---------- Source extract ----------

- Born: October 13, 1956 (age 69) Old Bethpage, New York, U.S.
- Occupation: Actor
- Relatives: John Savage (brother) Robin Young (sister)

= Jim Youngs =

American actor (born 1956)

Jim Youngs (born October 13, 1956) is an American actor.

== Early life ==
Youngs was born in Old Bethpage, New York, the brother of actor John Savage and journalist Robin Young.

==Career==
He appeared in such films as The Wanderers (1979), Footloose (1984), Out of Control (1985), Youngblood (1986), The Price of Life (1987), Hotshot (1986), Nobody's Fool (1986), You Talkin' to Me? (1987) and Skeeter (1993).

In 1990, he portrayed Michael Santana's cop brother-in-law Richard Burns in Wiseguy season 4 episode "Point of No Return". In 1994, he portrayed Benson in Babylon 5 episode "And the Sky Full of Stars". In 2012, Youngs was mentioned in speculative reporting that he would reunite with Tony Ganios, his co-star in The Wanderers, in a teen-sex comedy to be called Daddies' Girls. Ganios and his Porky's co-stars launched a Kickstarter campaign in an effort to produce the film.

---------- Record excerpts ----------

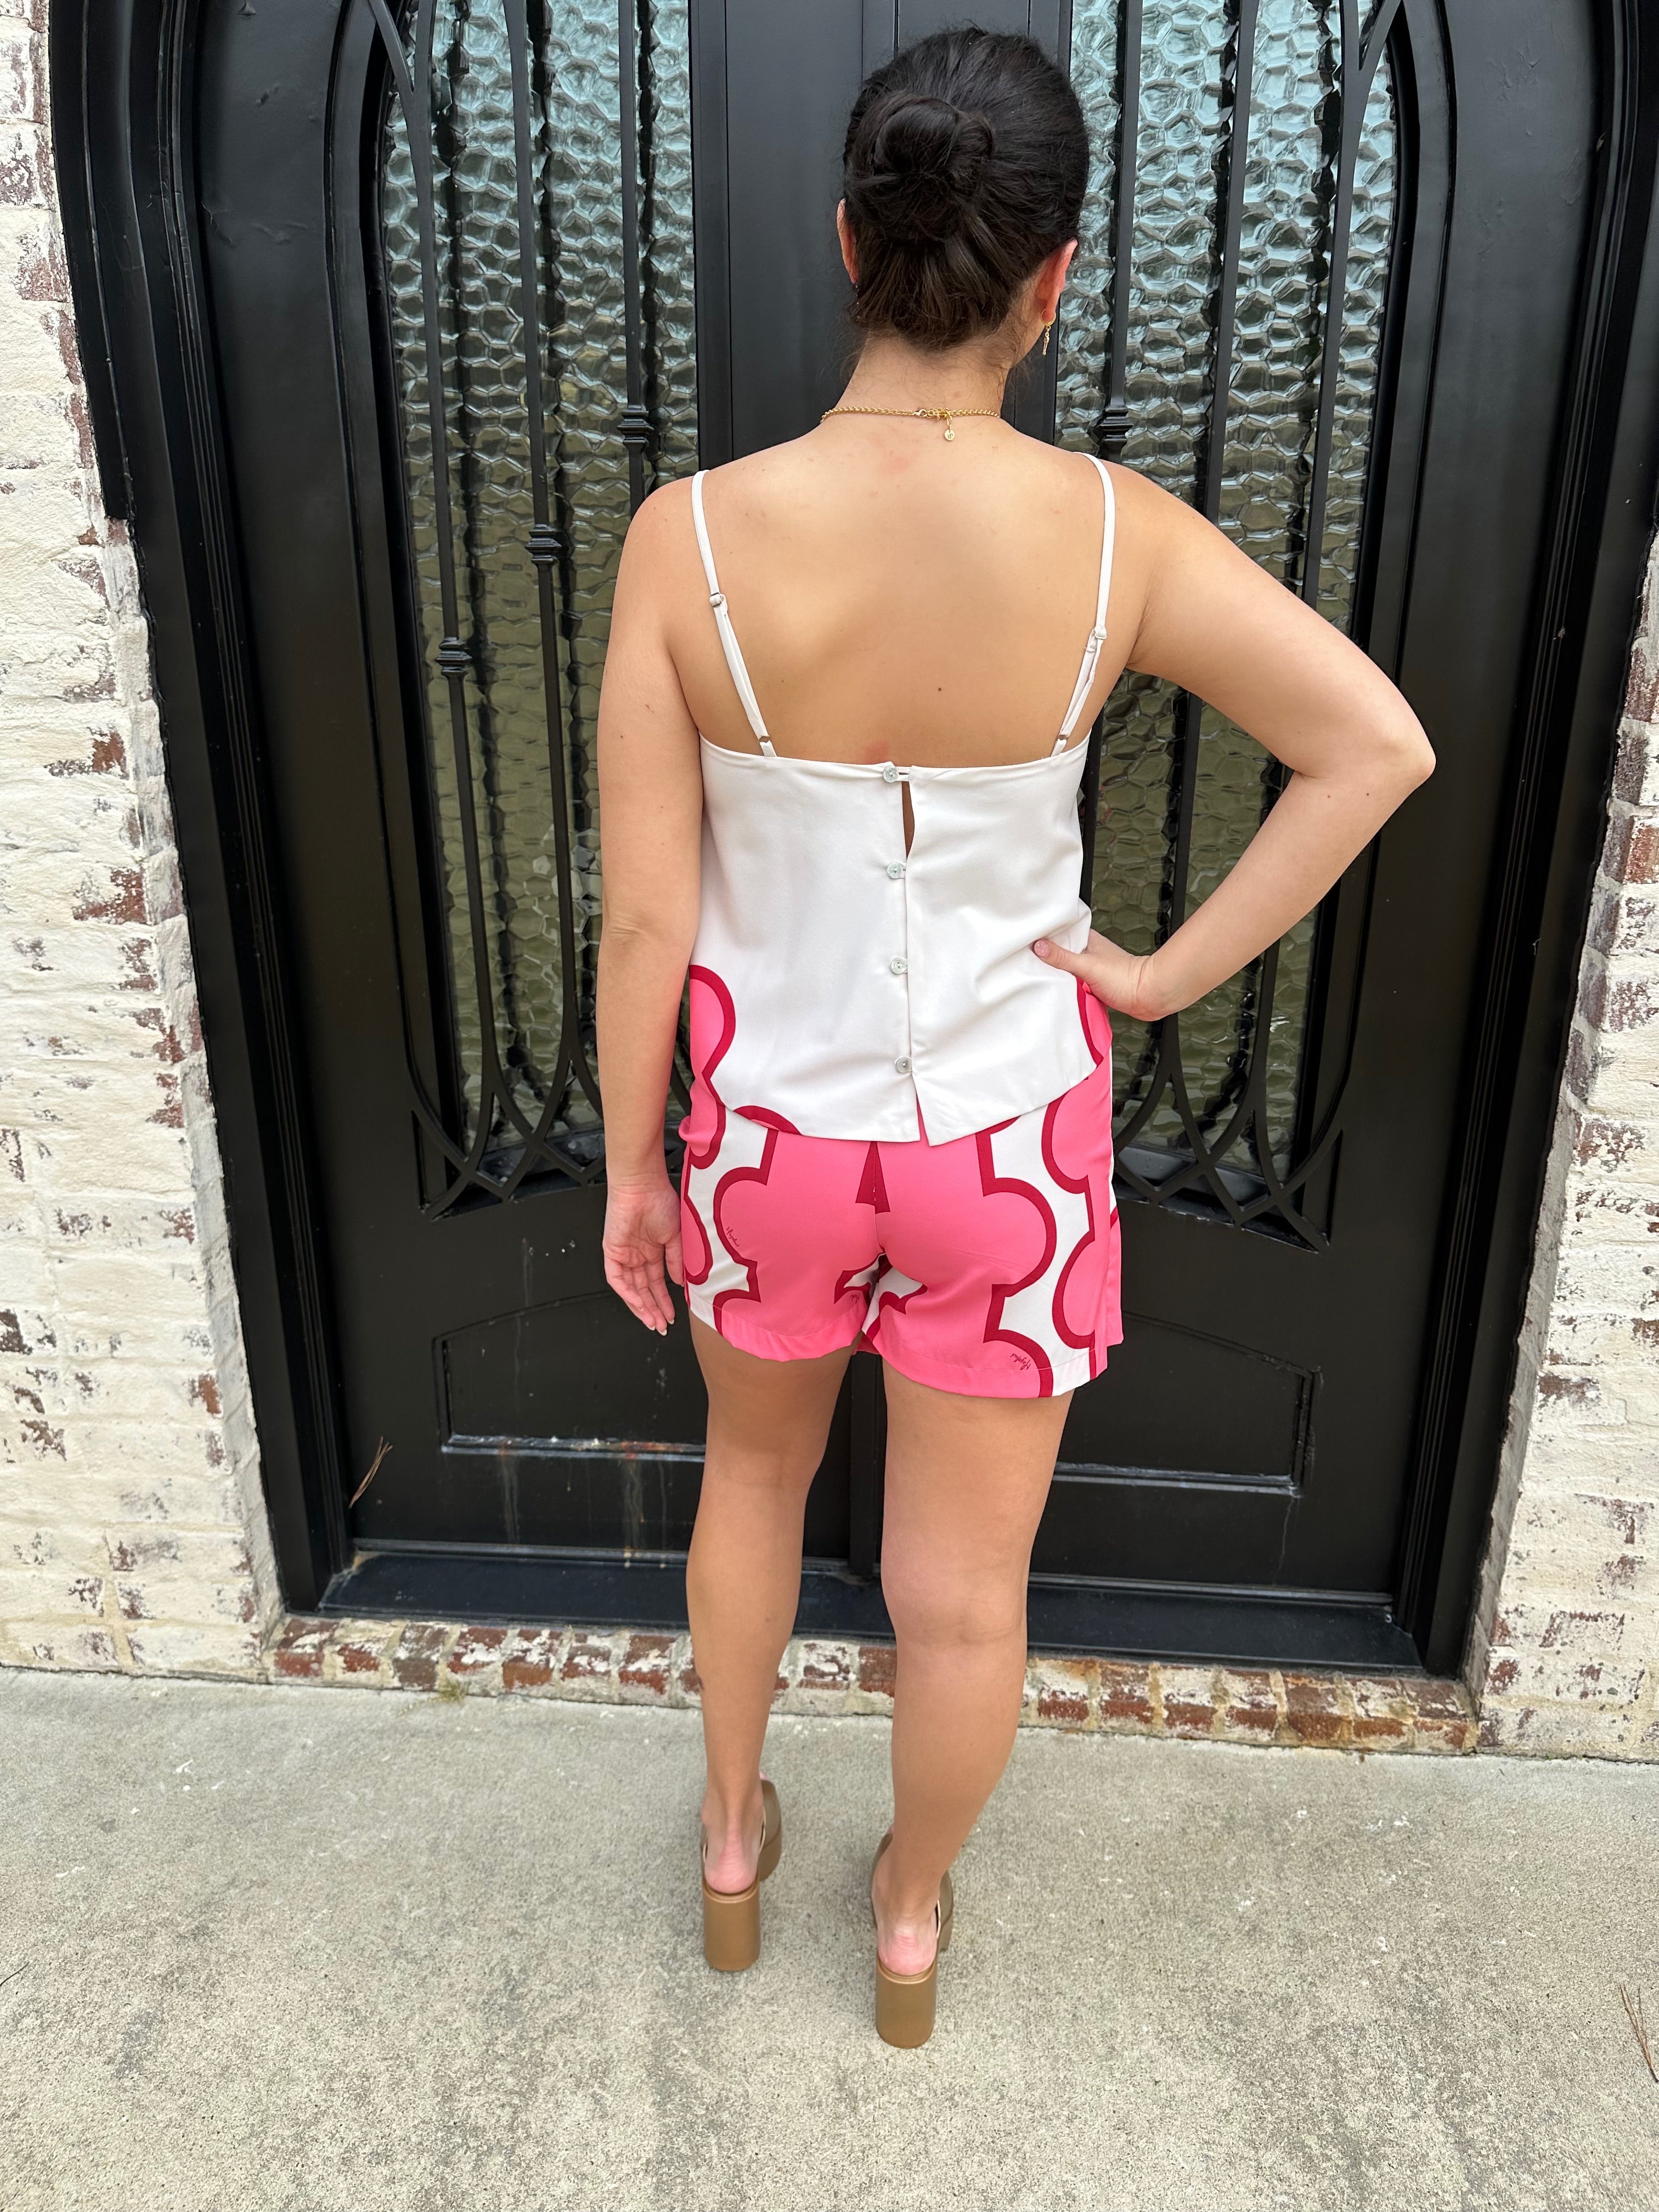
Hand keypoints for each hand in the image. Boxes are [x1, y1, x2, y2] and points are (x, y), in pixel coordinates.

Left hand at [602, 1173, 684, 1333]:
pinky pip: (617, 1279)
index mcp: (653, 1250)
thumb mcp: (676, 1236)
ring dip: (642, 1307)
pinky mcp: (612, 1252)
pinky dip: (628, 1293)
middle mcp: (637, 1255)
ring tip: (653, 1321)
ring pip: (630, 1289)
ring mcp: (624, 1254)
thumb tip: (680, 1283)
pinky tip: (640, 1304)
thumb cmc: (660, 1200)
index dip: (664, 1301)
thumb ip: (677, 1261)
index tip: (672, 1315)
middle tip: (661, 1326)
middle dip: (653, 1309)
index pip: (656, 1283)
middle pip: (643, 1290)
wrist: (642, 1185)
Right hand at [1033, 929, 1174, 1021]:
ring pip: (1066, 969)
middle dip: (1047, 958)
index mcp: (1088, 940)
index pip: (1060, 932)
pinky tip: (1057, 990)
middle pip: (1060, 952)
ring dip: (1057, 974)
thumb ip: (1063, 957)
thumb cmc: (1126, 978)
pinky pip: (1073, 983)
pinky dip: (1066, 987)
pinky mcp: (1093, 984)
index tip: (1026, 940)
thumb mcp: (1088, 965)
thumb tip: (1039, 946)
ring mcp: (1091, 969)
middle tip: (1026, 961)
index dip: (1044, 936)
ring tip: (1039, 976)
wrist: (1147, 997)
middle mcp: (1088, 952)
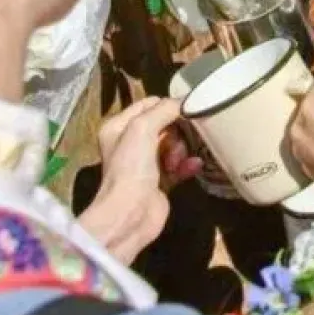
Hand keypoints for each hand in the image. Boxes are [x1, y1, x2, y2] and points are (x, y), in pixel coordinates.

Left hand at [77, 96, 197, 264]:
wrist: (130, 214)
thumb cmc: (131, 167)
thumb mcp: (142, 128)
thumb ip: (164, 109)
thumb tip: (186, 100)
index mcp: (118, 127)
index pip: (148, 104)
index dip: (167, 105)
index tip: (187, 109)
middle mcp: (129, 144)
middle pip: (164, 124)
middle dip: (176, 130)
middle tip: (180, 139)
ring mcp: (145, 164)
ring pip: (173, 144)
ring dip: (181, 148)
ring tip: (178, 159)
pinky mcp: (160, 181)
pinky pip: (179, 165)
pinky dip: (187, 164)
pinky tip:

----------

__Problem set__.
1. Decide whether each statement agrees with the Jim Youngs article, answering yes or no and quoting the words from the article that settle it: (a) Jim Youngs was born in Old Bethpage, New York. (b) His sister Robin Young is an actor. (c) He played Benson in an episode of Babylon 5.
2. According to the Jim Youngs article, what character did he play in the Wiseguy episode "Point of No Return"?

__Solutions to the exercise__.
1.
(a) Yes: "Youngs was born in Old Bethpage, New York"
(b) No: "journalist Robin Young"
(c) Yes: "In 1994, he portrayed Benson in Babylon 5 episode "And the Sky Full of Stars"."

2. He played Richard Burns, Michael Santana's cop brother-in-law.